[PROVIDED RECORDS]

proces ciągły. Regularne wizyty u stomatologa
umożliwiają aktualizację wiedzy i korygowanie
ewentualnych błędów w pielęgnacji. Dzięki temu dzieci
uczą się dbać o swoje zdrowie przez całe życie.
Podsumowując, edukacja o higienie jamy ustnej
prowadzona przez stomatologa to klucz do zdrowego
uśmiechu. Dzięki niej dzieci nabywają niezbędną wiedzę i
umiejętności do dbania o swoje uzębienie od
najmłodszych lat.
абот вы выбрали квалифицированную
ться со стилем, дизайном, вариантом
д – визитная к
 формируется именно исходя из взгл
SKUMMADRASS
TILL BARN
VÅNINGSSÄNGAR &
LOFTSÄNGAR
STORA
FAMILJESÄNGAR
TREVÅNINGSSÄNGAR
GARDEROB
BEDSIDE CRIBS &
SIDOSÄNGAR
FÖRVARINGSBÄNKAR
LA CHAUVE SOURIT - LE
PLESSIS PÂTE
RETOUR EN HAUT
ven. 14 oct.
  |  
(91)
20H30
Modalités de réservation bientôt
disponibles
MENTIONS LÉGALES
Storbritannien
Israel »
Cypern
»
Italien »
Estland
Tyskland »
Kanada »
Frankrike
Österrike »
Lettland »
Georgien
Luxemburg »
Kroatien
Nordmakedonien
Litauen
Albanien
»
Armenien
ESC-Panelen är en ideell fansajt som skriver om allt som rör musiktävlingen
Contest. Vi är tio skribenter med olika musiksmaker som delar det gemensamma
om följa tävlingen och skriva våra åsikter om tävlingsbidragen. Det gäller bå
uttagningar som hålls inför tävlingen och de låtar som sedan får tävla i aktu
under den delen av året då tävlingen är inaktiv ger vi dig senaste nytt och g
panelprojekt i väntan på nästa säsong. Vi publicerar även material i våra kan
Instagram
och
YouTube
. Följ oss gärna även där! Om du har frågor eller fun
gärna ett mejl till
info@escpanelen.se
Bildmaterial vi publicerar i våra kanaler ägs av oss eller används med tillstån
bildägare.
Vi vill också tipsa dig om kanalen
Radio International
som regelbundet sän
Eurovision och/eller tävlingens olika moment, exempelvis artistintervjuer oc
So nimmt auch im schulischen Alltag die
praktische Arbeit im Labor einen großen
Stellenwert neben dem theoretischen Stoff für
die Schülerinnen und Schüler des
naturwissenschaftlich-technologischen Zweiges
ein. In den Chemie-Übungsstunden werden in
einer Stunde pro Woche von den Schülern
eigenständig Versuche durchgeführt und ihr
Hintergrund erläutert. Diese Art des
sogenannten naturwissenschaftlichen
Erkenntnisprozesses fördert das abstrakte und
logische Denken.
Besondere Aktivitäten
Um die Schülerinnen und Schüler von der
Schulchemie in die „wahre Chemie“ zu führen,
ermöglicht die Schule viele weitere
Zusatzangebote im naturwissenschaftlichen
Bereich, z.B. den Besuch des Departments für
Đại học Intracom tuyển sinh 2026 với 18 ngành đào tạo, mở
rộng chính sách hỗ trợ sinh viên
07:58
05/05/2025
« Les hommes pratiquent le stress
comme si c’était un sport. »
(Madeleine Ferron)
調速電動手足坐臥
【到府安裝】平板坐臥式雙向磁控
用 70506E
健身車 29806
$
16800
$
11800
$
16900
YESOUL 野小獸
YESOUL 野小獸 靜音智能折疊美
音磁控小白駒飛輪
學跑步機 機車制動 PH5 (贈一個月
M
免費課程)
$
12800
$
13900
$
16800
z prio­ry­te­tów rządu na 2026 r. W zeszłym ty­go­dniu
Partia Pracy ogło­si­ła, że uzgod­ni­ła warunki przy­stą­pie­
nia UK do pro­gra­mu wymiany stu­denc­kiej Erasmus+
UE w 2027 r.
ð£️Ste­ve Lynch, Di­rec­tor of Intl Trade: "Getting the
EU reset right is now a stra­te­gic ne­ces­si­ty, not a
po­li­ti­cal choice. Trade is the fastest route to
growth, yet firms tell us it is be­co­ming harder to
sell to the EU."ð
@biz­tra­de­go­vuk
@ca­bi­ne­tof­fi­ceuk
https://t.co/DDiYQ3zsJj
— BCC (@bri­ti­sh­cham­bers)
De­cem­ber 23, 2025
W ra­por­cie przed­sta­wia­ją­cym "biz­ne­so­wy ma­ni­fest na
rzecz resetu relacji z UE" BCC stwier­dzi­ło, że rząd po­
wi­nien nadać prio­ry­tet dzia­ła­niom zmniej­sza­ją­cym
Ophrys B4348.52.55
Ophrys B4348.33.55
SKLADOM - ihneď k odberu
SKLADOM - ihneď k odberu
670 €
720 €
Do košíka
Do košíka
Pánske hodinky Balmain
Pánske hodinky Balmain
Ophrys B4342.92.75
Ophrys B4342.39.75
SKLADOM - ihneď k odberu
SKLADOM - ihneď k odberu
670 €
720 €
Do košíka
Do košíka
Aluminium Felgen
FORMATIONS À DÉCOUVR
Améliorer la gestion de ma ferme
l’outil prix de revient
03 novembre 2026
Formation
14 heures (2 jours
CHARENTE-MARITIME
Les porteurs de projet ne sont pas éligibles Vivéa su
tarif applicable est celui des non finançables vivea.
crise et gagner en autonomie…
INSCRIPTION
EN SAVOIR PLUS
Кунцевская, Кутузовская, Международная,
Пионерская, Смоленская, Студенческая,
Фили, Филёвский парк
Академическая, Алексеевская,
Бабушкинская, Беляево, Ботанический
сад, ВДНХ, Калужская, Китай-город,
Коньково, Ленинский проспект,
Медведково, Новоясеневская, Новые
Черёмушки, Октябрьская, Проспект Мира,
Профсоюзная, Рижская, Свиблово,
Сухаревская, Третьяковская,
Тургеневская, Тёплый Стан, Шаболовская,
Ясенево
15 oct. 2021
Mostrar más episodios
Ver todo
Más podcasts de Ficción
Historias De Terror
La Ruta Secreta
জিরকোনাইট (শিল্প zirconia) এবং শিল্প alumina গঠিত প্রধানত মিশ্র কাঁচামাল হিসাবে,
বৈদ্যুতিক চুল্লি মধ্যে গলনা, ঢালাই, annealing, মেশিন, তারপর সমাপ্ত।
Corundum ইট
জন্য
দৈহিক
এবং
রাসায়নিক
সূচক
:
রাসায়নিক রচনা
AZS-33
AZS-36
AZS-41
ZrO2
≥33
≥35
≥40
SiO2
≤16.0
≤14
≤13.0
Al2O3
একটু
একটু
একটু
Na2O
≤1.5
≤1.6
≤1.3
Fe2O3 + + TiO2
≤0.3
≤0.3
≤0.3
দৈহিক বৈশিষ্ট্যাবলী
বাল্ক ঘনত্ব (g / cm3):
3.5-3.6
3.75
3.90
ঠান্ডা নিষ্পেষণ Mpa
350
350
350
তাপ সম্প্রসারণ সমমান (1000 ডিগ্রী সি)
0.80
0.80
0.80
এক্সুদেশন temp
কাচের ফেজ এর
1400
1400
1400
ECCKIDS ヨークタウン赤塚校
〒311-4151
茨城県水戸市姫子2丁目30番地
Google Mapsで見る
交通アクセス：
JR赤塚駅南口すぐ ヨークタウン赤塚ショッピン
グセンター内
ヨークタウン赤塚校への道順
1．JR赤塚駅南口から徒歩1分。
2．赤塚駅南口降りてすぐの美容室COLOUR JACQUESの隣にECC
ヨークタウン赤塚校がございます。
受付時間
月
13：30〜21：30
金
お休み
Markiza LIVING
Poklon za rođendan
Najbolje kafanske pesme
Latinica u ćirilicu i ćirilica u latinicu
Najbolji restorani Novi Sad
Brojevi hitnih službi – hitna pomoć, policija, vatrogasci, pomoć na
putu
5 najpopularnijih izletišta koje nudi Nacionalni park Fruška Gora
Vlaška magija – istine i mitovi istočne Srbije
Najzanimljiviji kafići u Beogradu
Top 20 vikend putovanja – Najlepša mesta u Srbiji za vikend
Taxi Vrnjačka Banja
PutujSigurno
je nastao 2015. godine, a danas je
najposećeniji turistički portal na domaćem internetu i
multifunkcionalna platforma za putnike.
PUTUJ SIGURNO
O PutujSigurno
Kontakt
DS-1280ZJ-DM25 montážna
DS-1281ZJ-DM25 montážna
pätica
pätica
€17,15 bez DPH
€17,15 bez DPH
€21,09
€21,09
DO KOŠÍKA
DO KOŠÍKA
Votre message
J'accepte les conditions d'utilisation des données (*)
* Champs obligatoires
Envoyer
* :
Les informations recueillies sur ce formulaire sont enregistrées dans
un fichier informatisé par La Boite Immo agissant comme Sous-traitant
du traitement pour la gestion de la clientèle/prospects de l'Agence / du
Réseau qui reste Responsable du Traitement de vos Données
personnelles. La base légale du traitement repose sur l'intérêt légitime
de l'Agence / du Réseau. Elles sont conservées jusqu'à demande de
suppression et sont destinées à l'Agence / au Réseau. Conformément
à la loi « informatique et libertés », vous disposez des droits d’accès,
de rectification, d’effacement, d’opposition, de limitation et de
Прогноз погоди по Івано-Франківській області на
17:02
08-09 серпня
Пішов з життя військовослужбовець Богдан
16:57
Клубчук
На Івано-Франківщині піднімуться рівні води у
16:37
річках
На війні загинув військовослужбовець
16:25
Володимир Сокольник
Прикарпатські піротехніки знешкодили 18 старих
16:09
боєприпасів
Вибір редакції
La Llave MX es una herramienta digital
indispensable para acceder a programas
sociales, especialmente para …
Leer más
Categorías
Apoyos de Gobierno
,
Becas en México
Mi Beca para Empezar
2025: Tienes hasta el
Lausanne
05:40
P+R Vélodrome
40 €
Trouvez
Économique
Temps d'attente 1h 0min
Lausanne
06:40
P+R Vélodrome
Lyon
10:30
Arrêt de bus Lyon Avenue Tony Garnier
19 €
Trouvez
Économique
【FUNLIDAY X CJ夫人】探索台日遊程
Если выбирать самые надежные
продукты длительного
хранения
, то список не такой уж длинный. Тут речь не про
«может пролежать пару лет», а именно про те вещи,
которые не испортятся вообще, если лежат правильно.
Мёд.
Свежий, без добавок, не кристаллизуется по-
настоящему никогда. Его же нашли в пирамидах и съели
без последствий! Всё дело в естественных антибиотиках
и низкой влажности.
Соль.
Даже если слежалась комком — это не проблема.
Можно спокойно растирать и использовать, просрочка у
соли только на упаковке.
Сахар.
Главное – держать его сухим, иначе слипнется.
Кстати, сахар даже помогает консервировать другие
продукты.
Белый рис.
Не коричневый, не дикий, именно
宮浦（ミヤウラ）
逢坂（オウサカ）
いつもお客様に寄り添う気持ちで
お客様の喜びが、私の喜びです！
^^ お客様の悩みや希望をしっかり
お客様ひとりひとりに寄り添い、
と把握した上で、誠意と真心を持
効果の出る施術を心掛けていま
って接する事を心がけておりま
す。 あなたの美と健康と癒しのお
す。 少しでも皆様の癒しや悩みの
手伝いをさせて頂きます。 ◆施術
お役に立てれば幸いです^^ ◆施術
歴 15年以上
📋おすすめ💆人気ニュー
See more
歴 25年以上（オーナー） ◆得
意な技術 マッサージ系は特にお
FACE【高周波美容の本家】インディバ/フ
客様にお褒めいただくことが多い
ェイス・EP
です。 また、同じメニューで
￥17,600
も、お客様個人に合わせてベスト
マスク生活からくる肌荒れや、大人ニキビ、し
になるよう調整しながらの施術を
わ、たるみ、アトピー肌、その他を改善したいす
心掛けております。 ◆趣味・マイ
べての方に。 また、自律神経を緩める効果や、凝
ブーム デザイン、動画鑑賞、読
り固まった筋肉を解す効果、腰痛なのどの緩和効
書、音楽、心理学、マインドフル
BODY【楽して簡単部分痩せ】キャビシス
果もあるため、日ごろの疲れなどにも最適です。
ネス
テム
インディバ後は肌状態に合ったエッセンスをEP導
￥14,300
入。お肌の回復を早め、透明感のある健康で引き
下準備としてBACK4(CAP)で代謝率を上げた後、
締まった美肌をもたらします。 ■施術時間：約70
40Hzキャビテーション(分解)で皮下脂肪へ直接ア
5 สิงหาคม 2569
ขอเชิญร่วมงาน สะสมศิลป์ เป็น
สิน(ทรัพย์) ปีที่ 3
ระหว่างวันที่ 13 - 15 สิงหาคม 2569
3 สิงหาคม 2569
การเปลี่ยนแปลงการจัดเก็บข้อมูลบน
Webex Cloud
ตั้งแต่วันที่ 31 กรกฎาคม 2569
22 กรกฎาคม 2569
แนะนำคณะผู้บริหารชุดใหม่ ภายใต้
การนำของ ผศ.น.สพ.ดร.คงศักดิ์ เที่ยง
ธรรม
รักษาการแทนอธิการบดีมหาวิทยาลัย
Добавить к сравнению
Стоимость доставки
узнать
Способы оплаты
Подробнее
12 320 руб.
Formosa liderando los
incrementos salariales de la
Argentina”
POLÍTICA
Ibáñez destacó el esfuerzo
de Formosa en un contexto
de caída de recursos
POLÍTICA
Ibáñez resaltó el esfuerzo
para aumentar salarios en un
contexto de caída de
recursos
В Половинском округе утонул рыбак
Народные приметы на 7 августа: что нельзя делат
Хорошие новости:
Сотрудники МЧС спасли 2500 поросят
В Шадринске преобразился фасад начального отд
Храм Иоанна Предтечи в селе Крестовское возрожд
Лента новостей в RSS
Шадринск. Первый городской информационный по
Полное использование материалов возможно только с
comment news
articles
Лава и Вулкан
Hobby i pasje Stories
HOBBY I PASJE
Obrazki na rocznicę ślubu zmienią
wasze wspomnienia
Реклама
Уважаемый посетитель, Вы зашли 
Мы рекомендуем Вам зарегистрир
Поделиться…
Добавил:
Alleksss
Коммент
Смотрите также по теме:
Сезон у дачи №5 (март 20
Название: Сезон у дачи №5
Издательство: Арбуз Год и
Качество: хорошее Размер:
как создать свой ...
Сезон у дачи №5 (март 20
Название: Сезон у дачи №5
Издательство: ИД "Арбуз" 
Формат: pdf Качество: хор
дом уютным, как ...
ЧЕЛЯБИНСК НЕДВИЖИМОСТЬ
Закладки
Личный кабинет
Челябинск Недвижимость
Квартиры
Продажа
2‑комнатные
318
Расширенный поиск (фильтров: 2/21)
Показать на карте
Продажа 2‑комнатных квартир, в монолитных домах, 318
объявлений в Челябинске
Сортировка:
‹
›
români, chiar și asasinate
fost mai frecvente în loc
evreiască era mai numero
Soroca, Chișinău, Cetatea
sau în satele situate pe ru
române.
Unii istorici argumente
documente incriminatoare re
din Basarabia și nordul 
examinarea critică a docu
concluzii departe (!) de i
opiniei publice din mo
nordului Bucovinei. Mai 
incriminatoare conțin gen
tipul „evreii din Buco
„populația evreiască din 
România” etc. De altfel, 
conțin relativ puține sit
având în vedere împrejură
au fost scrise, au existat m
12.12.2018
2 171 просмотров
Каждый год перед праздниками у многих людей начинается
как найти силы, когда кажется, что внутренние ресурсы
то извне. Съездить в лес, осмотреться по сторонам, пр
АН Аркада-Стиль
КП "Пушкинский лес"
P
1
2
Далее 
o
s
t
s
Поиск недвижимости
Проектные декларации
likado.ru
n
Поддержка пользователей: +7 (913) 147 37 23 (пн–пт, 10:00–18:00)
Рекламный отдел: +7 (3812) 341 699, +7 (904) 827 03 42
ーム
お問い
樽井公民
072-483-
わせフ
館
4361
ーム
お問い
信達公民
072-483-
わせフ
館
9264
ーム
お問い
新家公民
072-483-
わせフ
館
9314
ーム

[/PROVIDED RECORDS]

Quote the material word for word from its start through the line containing "prowadzona przez stomatologa", including that line.

§ ANSWER TO THIS TASK:
proces ciągły. Regularne wizyty u stomatologa
umożliwiają aktualizację wiedzy i korygowanie
ewentualnych błędów w pielęgnacji. Dzięki temu dzieci
uczą się dbać o swoje zdrowie przez całe życie.
Podsumowując, edukacja o higienie jamy ustnej
prowadzona przez stomatologa to klucz do zdrowego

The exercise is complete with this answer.